## EXERCISE PROMPT
Once you reach the line containing "(fp_line (start 1.53 -1.77)" in the data below, restate each line word for word up to and including the one containing "(at -1.2 1.22)".

Data extracted from a collection
··········

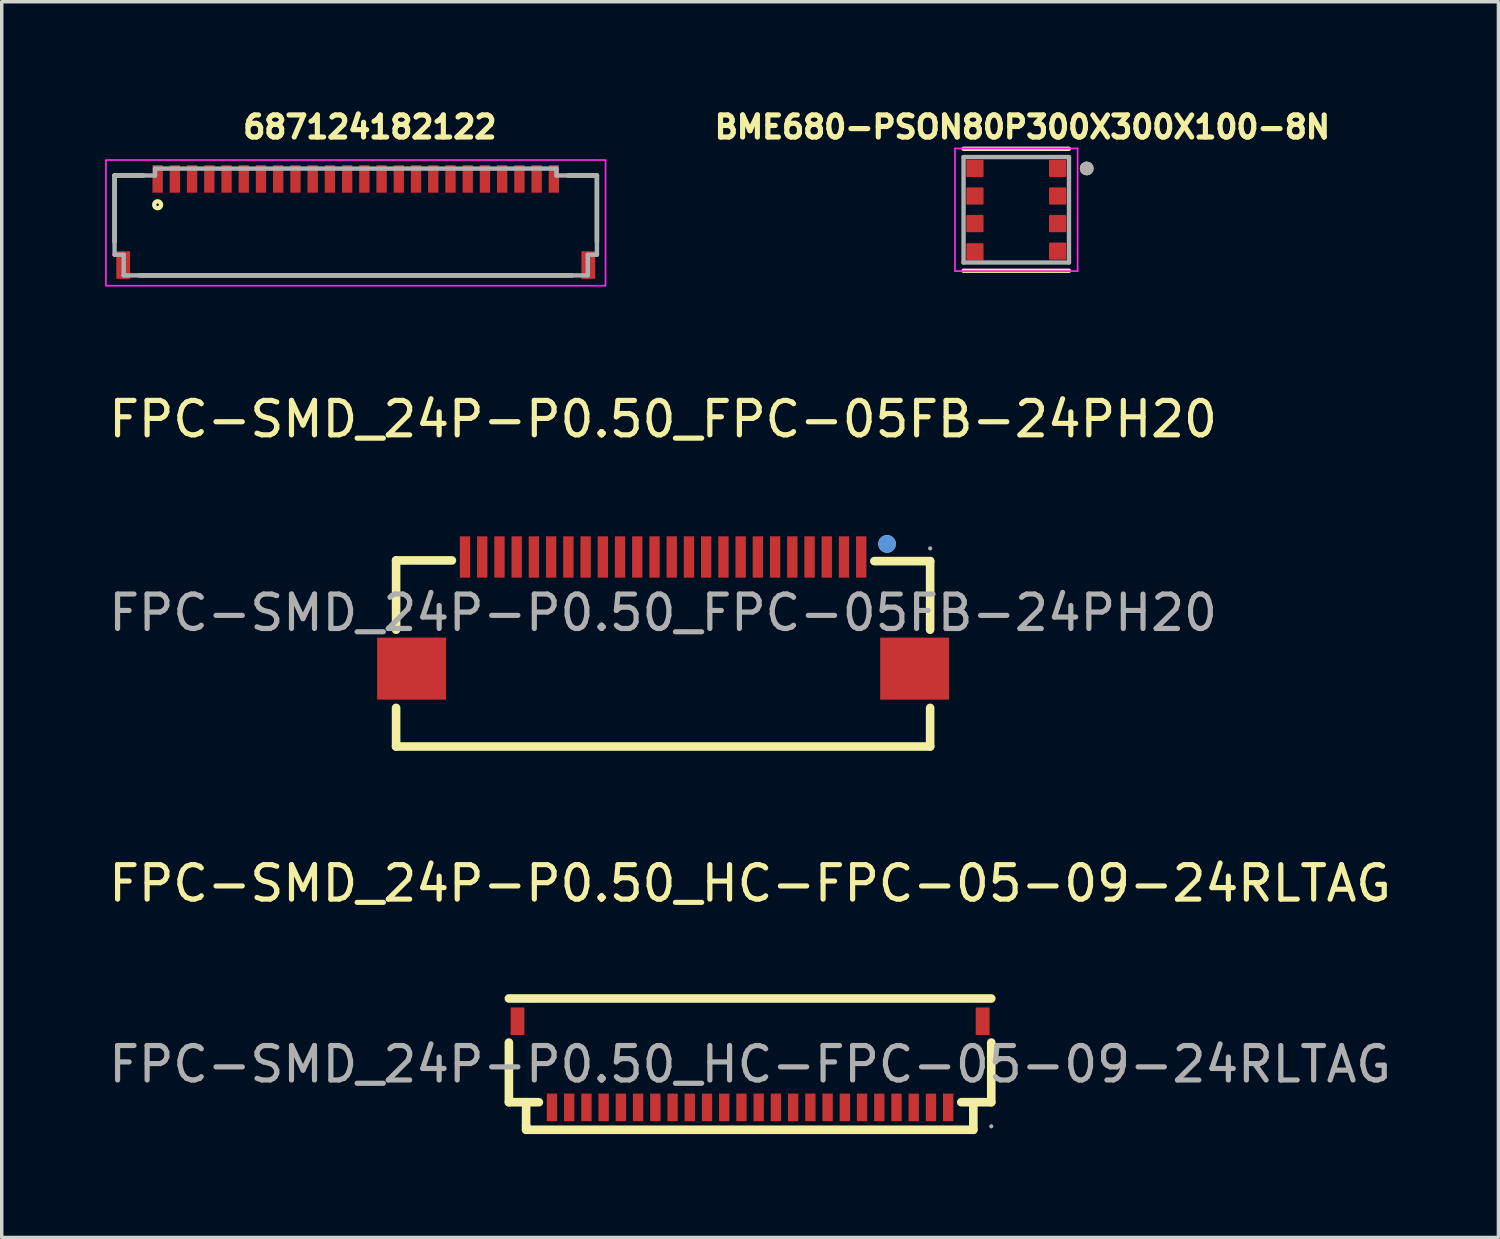
<source format=kicad_pcb>
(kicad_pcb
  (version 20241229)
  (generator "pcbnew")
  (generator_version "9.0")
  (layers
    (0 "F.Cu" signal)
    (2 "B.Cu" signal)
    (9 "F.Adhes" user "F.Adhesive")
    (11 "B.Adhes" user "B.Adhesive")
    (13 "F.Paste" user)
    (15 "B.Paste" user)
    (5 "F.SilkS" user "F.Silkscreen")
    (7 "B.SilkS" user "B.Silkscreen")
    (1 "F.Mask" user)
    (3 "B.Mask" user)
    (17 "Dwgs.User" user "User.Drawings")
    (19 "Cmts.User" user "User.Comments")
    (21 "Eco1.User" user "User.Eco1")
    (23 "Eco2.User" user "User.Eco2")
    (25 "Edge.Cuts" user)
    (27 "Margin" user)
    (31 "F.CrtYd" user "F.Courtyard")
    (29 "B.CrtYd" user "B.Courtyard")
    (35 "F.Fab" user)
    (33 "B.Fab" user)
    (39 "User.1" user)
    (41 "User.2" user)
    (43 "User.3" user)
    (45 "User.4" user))
  (footprint "FPC-SMD_24P-P0.50_FPC-05FB-24PH20"
    (layer "F.Cu")
    (at 16.196 14.736)
    (property "Reference" "FPC-SMD_24P-P0.50_FPC-05FB-24PH20" (at 0 -5.62 0) (layer "F.SilkS") (effects (font (size 1 1) (thickness 0.15))))
    (attr smd)
    (fp_line (start -7.75 -1.52) (end -6.13 -1.52) (stroke (width 0.25) (type solid)) (layer "F.SilkS"))
    (fp_line (start -7.75 0.49) (end -7.75 -1.52) (stroke (width 0.25) (type solid)) (layer "F.SilkS"))
    (fp_line (start -7.75 3.88) (end -7.75 2.76) (stroke (width 0.25) (type solid)) (layer "F.SilkS"))
    (fp_line (start 7.75 -1.5) (end 6.13 -1.5) (stroke (width 0.25) (type solid)) (layer "F.SilkS"))
    (fp_line (start 7.75 0.49) (end 7.75 -1.5) (stroke (width 0.25) (type solid)) (layer "F.SilkS"))
    (fp_line (start 7.75 3.88) (end -7.75 3.88) (stroke (width 0.25) (type solid)) (layer "F.SilkS"))
    (fp_line (start 7.75 3.88) (end 7.75 2.76) (stroke (width 0.25) (type solid)) (layer "F.SilkS"))
    (fp_circle (center 6.5 -2) (end 6.63 -2) (stroke (width 0.25) (type solid)) (fill no) (layer "F.SilkS"))
    (fp_circle (center 6.5 -2) (end 6.63 -2) (stroke (width 0.25) (type solid)) (fill no) (layer "Cmts.User"))
    (fp_circle (center 7.75 -1.87) (end 7.78 -1.87) (stroke (width 0.06) (type solid)) (fill no) (layer "F.Fab"))
    (fp_text user "${REFERENCE}" (at 0 0 0) (layer "F.Fab") (effects (font (size 1 1) (thickness 0.15))))
    (pad "1" smd rect (at 5.75 -1.62) (size 0.3 1.2) (layers "F.Cu" "F.Mask" "F.Paste"))
    (pad "2" smd rect (at 5.25 -1.62) (size 0.3 1.2) (layers "F.Cu" "F.Mask" "F.Paste"))
    (pad "3" smd rect (at 4.75 -1.62) (size 0.3 1.2) (layers "F.Cu" "F.Mask" "F.Paste"))
    (pad "4" smd rect (at 4.25 -1.62) (size 0.3 1.2) (layers "F.Cu" "F.Mask" "F.Paste"))
    (pad "5" smd rect (at 3.75 -1.62) (size 0.3 1.2) (layers "F.Cu" "F.Mask" "F.Paste"))
    (pad "6" smd rect (at 3.25 -1.62) (size 0.3 1.2) (layers "F.Cu" "F.Mask" "F.Paste"))
    (pad "7" smd rect (at 2.75 -1.62) (size 0.3 1.2) (layers "F.Cu" "F.Mask" "F.Paste"))
    (pad "8" smd rect (at 2.25 -1.62) (size 0.3 1.2) (layers "F.Cu" "F.Mask" "F.Paste"))
    (pad "9" smd rect (at 1.75 -1.62) (size 0.3 1.2) (layers "F.Cu" "F.Mask" "F.Paste"))
    (pad "10" smd rect (at 1.25 -1.62) (size 0.3 1.2) (layers "F.Cu" "F.Mask" "F.Paste"))
    (pad "11" smd rect (at 0.75 -1.62) (size 0.3 1.2) (layers "F.Cu" "F.Mask" "F.Paste"))
    (pad "12" smd rect (at 0.25 -1.62) (size 0.3 1.2) (layers "F.Cu" "F.Mask" "F.Paste"))
    (pad "13" smd rect (at -0.25 -1.62) (size 0.3 1.2) (layers "F.Cu" "F.Mask" "F.Paste"))
    (pad "14" smd rect (at -0.75 -1.62) (size 0.3 1.2) (layers "F.Cu" "F.Mask" "F.Paste"))
    (pad "15" smd rect (at -1.25 -1.62) (size 0.3 1.2) (layers "F.Cu" "F.Mask" "F.Paste"))
    (pad "16" smd rect (at -1.75 -1.62) (size 0.3 1.2) (layers "F.Cu" "F.Mask" "F.Paste"))
    (pad "17" smd rect (at -2.25 -1.62) (size 0.3 1.2) (layers "F.Cu" "F.Mask" "F.Paste"))
    (pad "18" smd rect (at -2.75 -1.62) (size 0.3 1.2) (layers "F.Cu" "F.Mask" "F.Paste"))
    (pad "19" smd rect (at -3.25 -1.62) (size 0.3 1.2) (layers "F.Cu" "F.Mask" "F.Paste"))
    (pad "20" smd rect (at -3.75 -1.62) (size 0.3 1.2) (layers "F.Cu" "F.Mask" "F.Paste"))
    (pad "21" smd rect (at -4.25 -1.62) (size 0.3 1.2) (layers "F.Cu" "F.Mask" "F.Paste"))
    (pad "22" smd rect (at -4.75 -1.62) (size 0.3 1.2) (layers "F.Cu" "F.Mask" "F.Paste"))
    (pad "23" smd rect (at -5.25 -1.62) (size 0.3 1.2) (layers "F.Cu" "F.Mask" "F.Paste"))
    (pad "24" smd rect (at -5.75 -1.62) (size 0.3 1.2) (layers "F.Cu" "F.Mask" "F.Paste"))
    (pad "25" smd rect (at -7.3 1.62) (size 2 1.8) (layers "F.Cu" "F.Mask" "F.Paste"))
    (pad "26" smd rect (at 7.3 1.62) (size 2 1.8) (layers "F.Cu" "F.Mask" "F.Paste")))
  (footprint "FPC-SMD_24P-P0.50_HC-FPC-05-09-24RLTAG"
    (layer "F.Cu")
    (at 18.72 27.84)
    (property "Reference" "FPC-SMD_24P-P0.50_HC-FPC-05-09-24RLTAG" (at 0 -5.25 0) (layer "F.SilkS") (effects (font (size 1 1) (thickness 0.15))))
    (attr smd)
    (fp_line (start -7 1.1) (end -7 -0.63) (stroke (width 0.25) (type solid)) (layer "F.SilkS"))
    (fp_line (start -6.5 1.1) (end -7 1.1) (stroke (width 0.25) (type solid)) (layer "F.SilkS"))
    (fp_line (start -6.5 1.1) (end -6.5 1.78) (stroke (width 0.25) (type solid)) (layer "F.SilkS"))
    (fp_line (start -6.5 1.1) (end -6.13 1.1) (stroke (width 0.25) (type solid)) (layer "F.SilkS"))
    (fp_line (start -6.5 1.78) (end -6.5 1.9) (stroke (width 0.25) (type solid)) (layer "F.SilkS"))
    (fp_line (start -6.5 1.9) (end 6.48 1.9) (stroke (width 0.25) (type solid)) (layer "F.SilkS"))
    (fp_line (start 6.13 1.1) (end 7 1.1) (stroke (width 0.25) (type solid)) (layer "F.SilkS"))
    (fp_line (start 6.48 1.9) (end 6.48 1.1) (stroke (width 0.25) (type solid)) (layer "F.SilkS"))
    (fp_line (start 7 -1.91) (end -7 -1.91) (stroke (width 0.25) (type solid)) (layer "F.SilkS"))
    (fp_line (start 7 1.1) (end 7 -0.63) (stroke (width 0.25) (type solid)) (layer "F.SilkS"))
    (fp_circle (center 7 1.8) (end 7.03 1.8) (stroke (width 0.06) (type solid)) (fill no) (layer "F.Fab"))
    (fp_text user "${REFERENCE}" (at 0 0 0) (layer "F.Fab") (effects (font (size 1 1) (thickness 0.15))))
    (pad "1" smd rect (at 5.75 1.25 180) (size 0.3 0.8) (layers "F.Cu" "F.Mask" "F.Paste"))
    (pad "2" smd rect (at 5.25 1.25 180) (size 0.3 0.8) (layers "F.Cu" "F.Mask" "F.Paste"))
    (pad "3" smd rect (at 4.75 1.25 180) (size 0.3 0.8) (layers "F.Cu" "F.Mask" "F.Paste"))
    (pad "4" smd rect (at 4.25 1.25 180) (size 0.3 0.8) (layers "F.Cu" "F.Mask" "F.Paste"))
    (pad "5" smd rect (at 3.75 1.25 180) (size 0.3 0.8) (layers "F.Cu" "F.Mask" "F.Paste"))
    (pad "6" smd rect (at 3.25 1.25 180) (size 0.3 0.8) (layers "F.Cu" "F.Mask" "F.Paste"))
    (pad "7" smd rect (at 2.75 1.25 180) (size 0.3 0.8) (layers "F.Cu" "F.Mask" "F.Paste"))
    (pad "8" smd rect (at 2.25 1.25 180) (size 0.3 0.8) (layers "F.Cu" "F.Mask" "F.Paste"))
    (pad "9" smd rect (at 1.75 1.25 180) (size 0.3 0.8) (layers "F.Cu" "F.Mask" "F.Paste"))
    (pad "10" smd rect (at 1.25 1.25 180) (size 0.3 0.8) (layers "F.Cu" "F.Mask" "F.Paste"))
    (pad "11" smd rect (at 0.75 1.25 180) (size 0.3 0.8) (layers "F.Cu" "F.Mask" "F.Paste"))
    (pad "12" smd rect (at 0.25 1.25 180) (size 0.3 0.8) (layers "F.Cu" "F.Mask" "F.Paste"))
    (pad "13" smd rect (at -0.25 1.25 180) (size 0.3 0.8) (layers "F.Cu" "F.Mask" "F.Paste"))
    (pad "14" smd rect (at -0.75 1.25 180) (size 0.3 0.8) (layers "F.Cu" "F.Mask" "F.Paste"))
    (pad "15" smd rect (at -1.25 1.25 180) (size 0.3 0.8) (layers "F.Cu" "F.Mask" "F.Paste"))
    (pad "16" smd rect (at -1.75 1.25 180) (size 0.3 0.8) (layers "F.Cu" "F.Mask" "F.Paste"))
    (pad "17" smd rect (at -2.25 1.25 180) (size 0.3 0.8) (layers "F.Cu" "F.Mask" "F.Paste"))
    (pad "18" smd rect (at -2.75 1.25 180) (size 0.3 0.8) (layers "F.Cu" "F.Mask" "F.Paste"))
    (pad "19" smd rect (at -3.25 1.25 180) (size 0.3 0.8) (layers "F.Cu" "F.Mask" "F.Paste"))
    (pad "20" smd rect (at -3.75 1.25 180) (size 0.3 0.8) (layers "F.Cu" "F.Mask" "F.Paste"))
    (pad "21" smd rect (at -4.25 1.25 180) (size 0.3 0.8) (layers "F.Cu" "F.Mask" "F.Paste"))
    (pad "22" smd rect (at -4.75 1.25 180) (size 0.3 0.8) (layers "F.Cu" "F.Mask" "F.Paste"))
    (pad "23" smd rect (at -5.25 1.25 180) (size 0.3 0.8) (layers "F.Cu" "F.Mask" "F.Paste"))
    (pad "24" smd rect (at -5.75 1.25 180) (size 0.3 0.8) (layers "F.Cu" "F.Mask" "F.Paste"))
    (pad "25" smd rect (at -6.75 -1.25 180) (size 0.4 0.8) (layers "F.Cu" "F.Mask" "F.Paste"))
    (pad "26" smd rect (at 6.75 -1.25 180) (size 0.4 0.8) (layers "F.Cu" "F.Mask" "F.Paste")))
  (footprint "BME680-PSON80P300X300X100-8N"
    (layer "F.Cu")
    (at 26.446 3.039)
    (property "Reference" "BME680-PSON80P300X300X100-8N" (at 0.177 -2.401 0) (layer "F.SilkS") (effects (font (size 0.641 0.641) (thickness 0.15))))
    (attr smd)
    (fp_line (start -1.53 1.77) (end 1.53 1.77) (stroke (width 0.127) (type solid)) (layer "F.SilkS"))
    (fp_line (start 1.53 -1.77) (end -1.53 -1.77) (stroke (width 0.127) (type solid)) (layer "F.SilkS"))
    (fp_circle (center 2.045 -1.2) (end 2.145 -1.2) (stroke (width 0.2) (type solid)) (fill no) (layer "F.SilkS"))
    (fp_line (start -1.78 -1.78) (end 1.78 -1.78) (stroke (width 0.05) (type solid)) (layer "F.CrtYd"))
    (fp_line (start -1.78 1.78) (end -1.78 -1.78) (stroke (width 0.05) (type solid)) (layer "F.CrtYd"))
    (fp_line (start 1.78 -1.78) (end 1.78 1.78) (stroke (width 0.05) (type solid)) (layer "F.CrtYd"))
    (fp_line (start 1.78 1.78) (end -1.78 1.78) (stroke (width 0.05) (type solid)) (layer "F.CrtYd"))
    (fp_line (start -1.53 -1.53) (end -1.53 1.53) (stroke (width 0.127) (type solid)) (layer "F.Fab"))
    (fp_line (start -1.53 1.53) (end 1.53 1.53) (stroke (width 0.127) (type solid)) (layer "F.Fab"))
    (fp_line (start 1.53 -1.53) (end -1.53 -1.53) (stroke (width 0.127) (type solid)) (layer "F.Fab"))
    (fp_line (start 1.53 1.53) (end 1.53 -1.53) (stroke (width 0.127) (type solid)) (layer "F.Fab"))
    (fp_circle (center 2.045 -1.2) (end 2.145 -1.2) (stroke (width 0.2) (type solid)) (fill no) (layer "F.Fab"))
    (pad "1" smd roundrect (at 1.2 -1.2) (size 0.5 0.5) (layers "F.Cu" "F.Mask" "F.Paste") (roundrect_rratio 0.06))
    (pad "2" smd roundrect (at 1.2 -0.4) (size 0.5 0.5) (layers "F.Cu" "F.Mask" "F.Paste") (roundrect_rratio 0.06))
    (pad "3" smd roundrect (at 1.2 0.4) (size 0.5 0.5) (layers "F.Cu" "F.Mask" "F.Paste") (roundrect_rratio 0.06))
    (pad "4" smd roundrect (at 1.2 1.2) (size 0.5 0.5) (layers "F.Cu" "F.Mask" "F.Paste") (roundrect_rratio 0.06))
    (pad "5" smd roundrect (at -1.2 1.22) (size 0.5 0.5) (layers "F.Cu" "F.Mask" "F.Paste") (roundrect_rratio 0.06))
    (pad "6" smd roundrect (at -1.2 0.4) (size 0.5 0.5) (layers "F.Cu" "F.Mask" "F.Paste") (roundrect_rratio 0.06))
    (pad "7" smd roundrect (at -1.2 -0.4) (size 0.5 0.5) (layers "F.Cu" "F.Mask" "F.Paste") (roundrect_rratio 0.06))
    (pad "8" smd roundrect (at -1.2 -1.2) (size 0.5 0.5) (layers "F.Cu" "F.Mask" "F.Paste") (roundrect_rratio 0.06)))
  (footprint "687124182122"
    (layer "F.Cu")
    (at 7.275 3.393)
    (property "Reference" "687124182122" (at 0.409 -2.755 0) (layer "F.SilkS") (effects (font (size 0.64 0.64) (thickness 0.15))))
    (attr smd)
    (fp_line (start -7 -1.35) (end -7 0.58) (stroke (width 0.127) (type solid)) (layer "F.SilkS"))
    (fp_line (start -6.28 1.55) (end 6.28 1.55) (stroke (width 0.127) (type solid)) (layer "F.SilkS"))
    (fp_line (start -6.16 -1.35) (end -7 -1.35) (stroke (width 0.127) (type solid)) (layer "F.SilkS"))
    (fp_line (start 7 -1.35) (end 6.16 -1.35) (stroke (width 0.127) (type solid)) (layer "F.SilkS"))
    (fp_line (start 7 -1.35) (end 7 0.58) (stroke (width 0.127) (type solid)) (layer "F.SilkS"))
    (fp_circle (center -5.75 -0.5) (end -5.65 -0.5) (stroke (width 0.127) (type solid)) (fill no) (layer "F.SilkS"))
    (fp_poly (pts (xy -7.25 -1.8) (xy 7.25 -1.8) (xy 7.25 1.85) (xy -7.25 1.85)) (stroke (width 0.05) (type solid)) (fill no) (layer "F.CrtYd"))
    (fp_line (start -7 -1.35) (end -7 0.95) (stroke (width 0.127) (type solid)) (layer "F.Fab"))
    (fp_line (start -7 -1.35) (end -5.825 -1.35) (stroke (width 0.127) (type solid)) (layer "F.Fab"))
    (fp_line (start -7 0.95) (end -6.735 0.95) (stroke (width 0.127) (type solid)) (layer "F.Fab"))
    (fp_line (start -6.735 1.55) (end -6.735 0.95) (stroke (width 0.127) (type solid)) (layer "F.Fab"))
    (fp_line (start -6.735 1.55) (end 6.735 1.55) (stroke (width 0.127) (type solid)) (layer "F.Fab"))
    (fp_line (start -5.825 -1.55) (end -5.825 -1.35) (stroke (width 0.127) (type solid)) (layer "F.Fab"))
    (fp_line (start -5.825 -1.55) (end 5.825 -1.55) (stroke (width 0.127) (type solid)) (layer "F.Fab"))
    (fp_line (start 5.825 -1.55) (end 5.825 -1.35) (stroke (width 0.127) (type solid)) (layer "F.Fab"))
    (fp_line (start 5.825 -1.35) (end 7 -1.35) (stroke (width 0.127) (type solid)) (layer "F.Fab"))
    (fp_line (start 6.735 0.95) (end 7 0.95) (stroke (width 0.127) (type solid)) (layer "F.Fab"))
    (fp_line (start 6.735 1.55) (end 6.735 0.95) (stroke (width 0.127) (type solid)) (layer "F.Fab"))
    (fp_line (start 7 -1.35) (end 7 0.95) (stroke (width 0.127) (type solid)) (layer "F.Fab"))
    (pad "1" smd rect (at -5.75 -1.25 90) (size 0.8 0.3) (layers "F.Cu" "F.Mask" "F.Paste"))
    (pad "2" smd rect (at -5.25 -1.25 90) (size 0.8 0.3) (layers "F.Cu" "F.Mask" "F.Paste"))
    (pad "3" smd rect (at -4.75 -1.25 90) (size 0.8 0.3) (layers "F.Cu" "F.Mask" "F.Paste"))
    (pad "4" smd rect (at -4.25 -1.25 90) (size 0.8 0.3) (layers "F.Cu" "F.Mask" "F.Paste"))
    (pad "5" smd rect (at -3.75 -1.25 90) (size 0.8 0.3) (layers "F.Cu" "F.Mask" "F.Paste"))
    (pad "6" smd rect (at -3.25 -1.25 90) (size 0.8 0.3) (layers "F.Cu" "F.Mask" "F.Paste"))
    (pad "7" smd rect (at -2.75 -1.25 90) (size 0.8 0.3) (layers "F.Cu" "F.Mask" "F.Paste"))
    (pad "8" smd rect (at -2.25 -1.25 90) (size 0.8 0.3) (layers "F.Cu" "F.Mask" "F.Paste"))
    (pad "9" smd rect (at -1.75 -1.25 90) (size 0.8 0.3) (layers "F.Cu" "F.Mask" "F.Paste"))
    (pad "10" smd rect (at -1.25 -1.25 90) (size 0.8 0.3) (layers "F.Cu" "F.Mask" "F.Paste"))
    (pad "11" smd rect (at -0.75 -1.25 90) (size 0.8 0.3) (layers "F.Cu" "F.Mask" "F.Paste"))
    (pad "12" smd rect (at -0.25 -1.25 90) (size 0.8 0.3) (layers "F.Cu" "F.Mask" "F.Paste"))
    (pad "13" smd rect (at 0.25 -1.25 90) (size 0.8 0.3) (layers "F.Cu" "F.Mask" "F.Paste"))
    (pad "14" smd rect (at 0.75 -1.25 90) (size 0.8 0.3) (layers "F.Cu" "F.Mask" "F.Paste"))
    (pad "15" smd rect (at 1.25 -1.25 90) (size 0.8 0.3) (layers "F.Cu" "F.Mask" "F.Paste"))
    (pad "16" smd rect (at 1.75 -1.25 90) (size 0.8 0.3) (layers "F.Cu" "F.Mask" "F.Paste"))
    (pad "17" smd rect (at 2.25 -1.25 90) (size 0.8 0.3) (layers "F.Cu" "F.Mask" "F.Paste"))
    (pad "18" smd rect (at 2.75 -1.25 90) (size 0.8 0.3) (layers "F.Cu" "F.Mask" "F.Paste"))
    (pad "19" smd rect (at 3.25 -1.25 90) (size 0.8 0.3) (layers "F.Cu" "F.Mask" "F.Paste"))
    (pad "20" smd rect (at 3.75 -1.25 90) (size 0.8 0.3) (layers "F.Cu" "F.Mask" "F.Paste"))
    (pad "21" smd rect (at 4.25 -1.25 90) (size 0.8 0.3) (layers "F.Cu" "F.Mask" "F.Paste"))
    (pad "22" smd rect (at 4.75 -1.25 90) (size 0.8 0.3) (layers "F.Cu" "F.Mask" "F.Paste"))
    (pad "23" smd rect (at 5.25 -1.25 90) (size 0.8 0.3) (layers "F.Cu" "F.Mask" "F.Paste"))
    (pad "24" smd rect (at 5.75 -1.25 90) (size 0.8 0.3) (layers "F.Cu" "F.Mask" "F.Paste"))
    (pad "MP" smd rect (at -6.75 1.25 90) (size 0.8 0.4) (layers "F.Cu" "F.Mask" "F.Paste"))
    (pad "MP" smd rect (at 6.75 1.25 90) (size 0.8 0.4) (layers "F.Cu" "F.Mask" "F.Paste")))
  (gr_rect
    (start -3 -3)
    (end 40.44 32.865)
    (stroke (width 0.1) (type default))
    (fill no)
    (layer "Edge.Cuts")))
</source>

··········

## EXERCISE RESPONSE
    (fp_line (start 1.53 -1.77) (end -1.53 -1.77) (stroke (width 0.127) (type solid)) (layer "F.SilkS"))
    (fp_circle (center 2.045 -1.2) (end 2.145 -1.2) (stroke (width 0.2) (type solid)) (fill no) (layer "F.SilkS"))
    (fp_line (start -1.78 -1.78) (end 1.78 -1.78) (stroke (width 0.05) (type solid)) (layer "F.CrtYd"))
    (fp_line (start -1.78 1.78) (end -1.78 -1.78) (stroke (width 0.05) (type solid)) (layer "F.CrtYd"))
    (fp_line (start 1.78 -1.78) (end 1.78 1.78) (stroke (width 0.05) (type solid)) (layer "F.CrtYd"))
    (fp_line (start 1.78 1.78) (end -1.78 1.78) (stroke (width 0.05) (type solid)) (layer "F.CrtYd"))
    (fp_line (start -1.53 -1.53) (end -1.53 1.53) (stroke (width 0.127) (type solid)) (layer "F.Fab"))
    (fp_line (start -1.53 1.53) (end 1.53 1.53) (stroke (width 0.127) (type solid)) (layer "F.Fab"))
    (fp_line (start 1.53 -1.53) (end -1.53 -1.53) (stroke (width 0.127) (type solid)) (layer "F.Fab"))
    (fp_line (start 1.53 1.53) (end 1.53 -1.53) (stroke (width 0.127) (type solid)) (layer "F.Fab"))
    (fp_circle (center 2.045 -1.2) (end 2.145 -1.2) (stroke (width 0.2) (type solid)) (fill no) (layer "F.Fab"))
    (pad "1" smd roundrect (at 1.2 -1.2) (size 0.5 0.5) (layers "F.Cu" "F.Mask" "F.Paste") (roundrect_rratio 0.06))
    (pad "2" smd roundrect (at 1.2 -0.4) (size 0.5 0.5) (layers "F.Cu" "F.Mask" "F.Paste") (roundrect_rratio 0.06))
    (pad "3" smd roundrect (at 1.2 0.4) (size 0.5 0.5) (layers "F.Cu" "F.Mask" "F.Paste") (roundrect_rratio 0.06))
    (pad "4" smd roundrect (at 1.2 1.2) (size 0.5 0.5) (layers "F.Cu" "F.Mask" "F.Paste") (roundrect_rratio 0.06))
    (pad "5" smd roundrect (at -1.2 1.22) (size 0.5 0.5) (layers "F.Cu" "F.Mask" "F.Paste") (roundrect_rratio 0.06))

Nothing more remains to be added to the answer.